The claim came hours after he criticised an effort to recount votes in three battleground states.
He also claimed the media was not reporting "serious voter fraud" in the Democratic-leaning states of California, New Hampshire and Virginia.
In tweets on Sunday, Mr Trump offered nothing to back up allegations of election wrongdoing - claims that recalled his pre-election mantra of a "rigged" result.
Although Mr Trump beat Mrs Hillary Clinton 306-232 in the state- by-state Electoral College tally, the former secretary of state leads Mr Trump by more than 2.2 million ballots in the popular vote, according to a running tally by the non-partisan Cook Political Report.
"It appears Mr Trump is troubled by the fact that a growing majority of Americans did not vote for him," Mr Alex Padilla, California's secretary of state, tweeted.
"His unsubstantiated allegations of voter fraud in California and elsewhere are absurd. His reckless tweets are inappropriate and unbecoming of a President-elect."
Cook Political Report shows Mrs Clinton with 64.65 million votes in total to Mr Trump's 62.42 million. Third-party and other candidates received 7.19 million votes. In 13 swing states, Mr Trump won 48.4 per cent of the vote to Mrs Clinton's 46.6 per cent.
Earlier on Sunday, Mr Trump criticised recounts proposed for Michigan, Pennsylvania and Wisconsin, spearheaded by Green Party candidate Jill Stein - an effort that Mrs Clinton's campaign on Saturday said it would join.
One person who spoke to Mr Trump over the weekend told the New York Times that the President-elect appeared preoccupied by suggestions that a recount might be started, even as his aides played down any concerns.
Another friend quoted by the newspaper said Mr Trump felt crossed by Mrs Clinton, who he believed had conceded the race and accepted the results.
In seven early-morning tweets, Mr Trump recounted previous comments by Mrs Clinton on the need to accept the results.
"So much time and money will be spent - same result!
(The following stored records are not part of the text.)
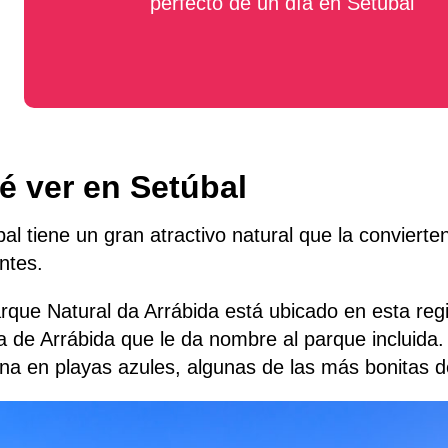
perfecto de un día en Setúbal
é ver en Setúbal
al tiene un gran atractivo natural que la convierte
antes.
rque Natural da Arrábida está ubicado en esta regió
a de Arrábida que le da nombre al parque incluid
na en playas azules, algunas de las más bonitas d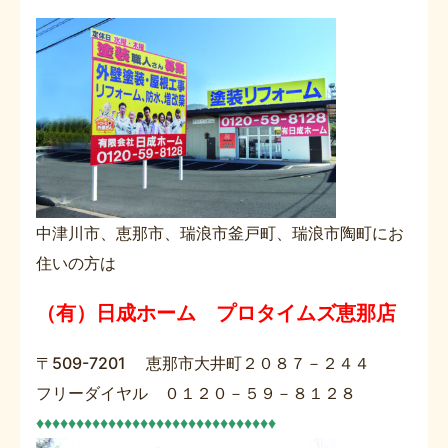
中津川市、恵那市、瑞浪市釜戸町、瑞浪市陶町にお
住いの方は
（有）日成ホーム プロタイムズ恵那店
〒509-7201 恵那市大井町２０８７－２４４
フリーダイヤル ０１２０－５９－８１２８
♦♦♦♦♦♦♦♦♦♦♦♦♦♦♦♦♦♦♦♦♦♦♦♦♦♦♦♦♦♦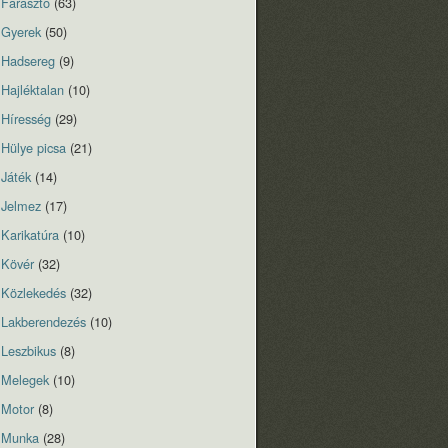
Fárasztó
(63)
Gyerek
(50)
Hadsereg
(9)
Hajléktalan
(10)
Híresség
(29)
Hülye picsa
(21)
Játék
(14)
Jelmez
(17)
Karikatúra
(10)
Kövér
(32)
Közlekedés
(32)
Lakberendezés
(10)
Leszbikus
(8)
Melegek
(10)
Motor
(8)
Munka
(28)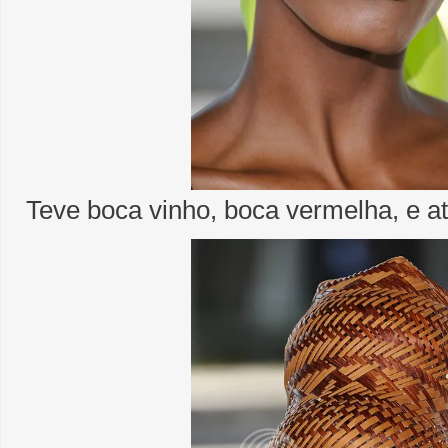
Teve boca vinho, boca vermelha, e at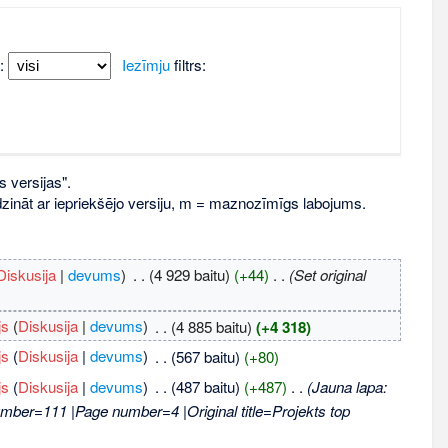
:
Iezīmju
filtrs:
s versijas".
līdzināt ar iepriekšējo versiju, m = maznozīmīgs labojums.
Diskusija
|
devums
)
‎
. .
(4 929 baitu)
(+44)
‎
. .
(Set original
js
(
Diskusija
|
devums
)
‎
. .
(4 885 baitu)
(+4 318)
js
(
Diskusija
|
devums
)
‎
. .
(567 baitu)
(+80)
js
(
Diskusija
|
devums
)
‎
. .
(487 baitu)
(+487)
‎
. .
(Jauna lapa:
umber=111 |Page number=4 |Original title=Projekts top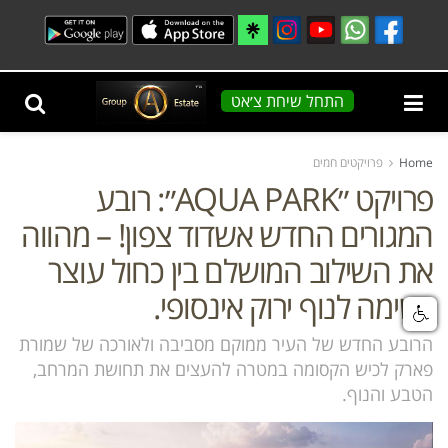
התחל שיחת צ׳אט
Home
פרויקטים חמים
פרויקט ״AQUA PARK״: רובע
המגורים החדש אשדוד צפון! – מהווה
את השילוב המושלם בין כחול עוצר
נשימה לנוף ירוק אינסופי.
הרובע החדש של העיר ממוקם מסביבה ולאורכה של שמורת
פארק לכיש הקסומה במטרה להעצים את תחושת המרחב,
הטבע והנוף.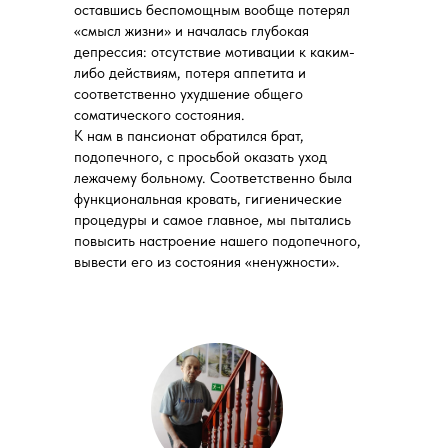
оставшись беспомощным вообще потерял
«смысл жизни» и началась глубокая
депрессия: отсутствие мотивации к каким-
либо действиям, потеря аппетита и
соответственно ухудшение общего
соматического состояния.
К нам в пансионат обратился брат,
подопечного, с просьбой оказать уход
лежачему больному. Соответственно была
функциональная кровать, гигиенические
процедуры и самое главное, мы пытались
повысить настроение нашего подопечного,
вывести его из состояния «ненужности».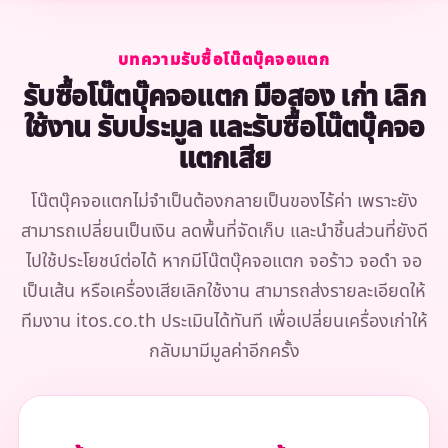
บทความรับซื้อโน๊ตบุ๊คจอแตก
รับซื้อโน๊ตบุ๊คจอแตก มือสอง เก่า เลิก
ใช้งาน รับประมูล และรับซื้อโน๊ตบุ๊คจอ
แตกเสีย
โน๊ตบุ๊คจอแตกไม่จำเป็นต้องกลายเป็นของไร้ค่า เพราะยัง
สามารถเปลี่ยนเป็นเงิน ลดพื้นที่จัดเก็บ และนำชิ้นส่วนที่ยังดี
ไปใช้ประโยชน์ต่อได้ หากมีโน๊ตบุ๊คจอแตก จอร้าว จอดำ จอ
เป็นเส้น หรือเครื่องเสียเลิกใช้งาน สามารถส่งรายละเอียดให้
ทีมงาน itos.co.th ประเมินได้ทันที เพื่อเปลี่ยนเครื่องเก่าให้
กลับมามีมูลค่าอีกครั้ง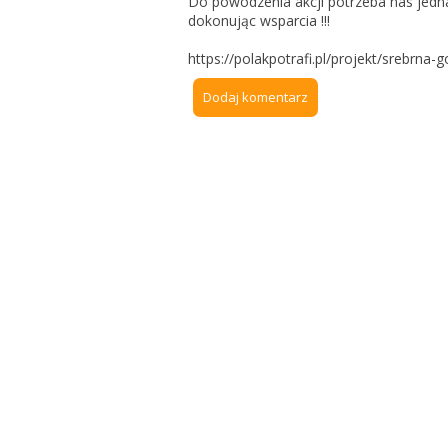
Do powodzenia akcji potrzeba nas jednak 
dokonując wsparcia !!!
https://polakpotrafi.pl/projekt/srebrna-g
Dodaj komentarz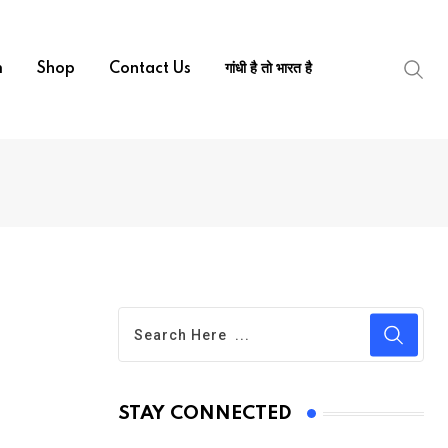
m
Shop
Contact Us
गांधी है तो भारत है
STAY CONNECTED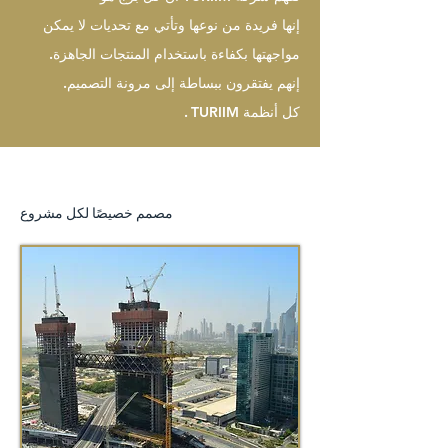
إنها فريدة من نوعها وتأتي مع تحديات لا يمكن
مواجهتها بكفاءة باستخدام المنتجات الجاهزة.
إنهم يفتقرون ببساطة إلى مرونة التصميم.
كل أنظمة TURIIM
.
مصمم خصيصًا لكل مشروع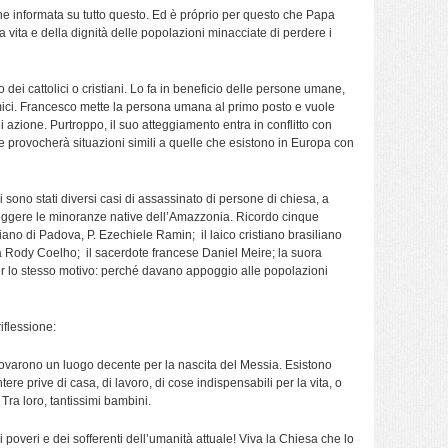
e informata su tutto questo. Ed è próprio per questo che Papa
vita e della dignità delle popolazioni minacciate di perdere i
o dei cattolici o cristiani. Lo fa in beneficio delle persone umane,
mici. Francesco mette la persona umana al primo posto e vuole
i azione. Purtroppo, il suo atteggiamento entra in conflitto con
che provocherà situazioni simili a quelle che esistono in Europa con
 sono stati diversi casi di assassinato di persone di chiesa, a
eggere le minoranze native dell’Amazzonia. Ricordo cinque
niano di Padova, P. Ezechiele Ramin; il laico cristiano brasiliano
 Rody Coelho; il sacerdote francese Daniel Meire; la suora
per lo stesso motivo: perché davano appoggio alle popolazioni
iflessione:
varono un luogo decente per la nascita del Messia. Esistono
re prive di casa, di lavoro, di cose indispensabili per la vita, o
 Tra loro, tantissimi bambini.
overi e dei sofferenti dell’umanità attuale! Viva la Chiesa che lo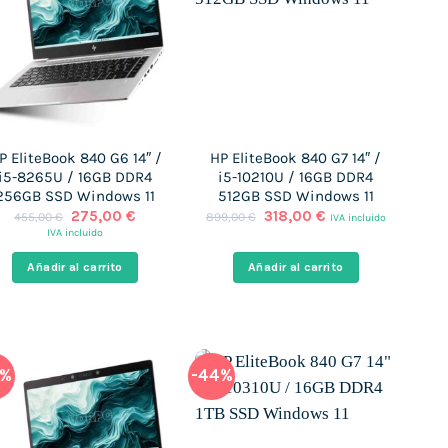
P EliteBook 840 G6 14″ /
HP EliteBook 840 G7 14″ /
i5-8265U / 16GB DDR4
i5-10210U / 16GB DDR4
256GB SSD Windows 11
512GB SSD Windows 11
El
El
El
El
275,00
€
318,00
€
455,00
€
899,00
€
IVA incluido
precio
precio
precio
precio
IVA incluido
original
actual
original
actual
era:
es:
era:
es:
Añadir al carrito
Añadir al carrito
455,00 €.
275,00 €.
899,00 €.
318,00 €.
9%
-44%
Sad," Mr Trump concluded.
Last Saturday, he called the Green Party's recount efforts a "scam to fill up their coffers".
Trump aides on Sunday took to political TV talk shows to cast cold water on the recount efforts.
Mr Reince Priebus, the incoming White House chief of staff, said on Fox News Sunday that the planned recount would serve "only to divide this country when we need to come together".
Mrs Clinton's campaign will participate in the recount "in order to ensure the process proceeds in a manner that is fair to all sides", her campaign lawyer Marc Elias said on Saturday.
He said in a post on the blogging website Medium that he does not expect the action to overturn Mr Trump's election.
Mrs Clinton's campaign had not planned to initiate the recounts on its own because it has not found "any actionable evidence of hacking or outside attempts to alter the voting technology", Mr Elias wrote.
A senior administration official said in a statement that the government did not observe any increased level of malicious cyber activity aimed at disrupting the election and believes the elections were free and fair from a cyber security perspective.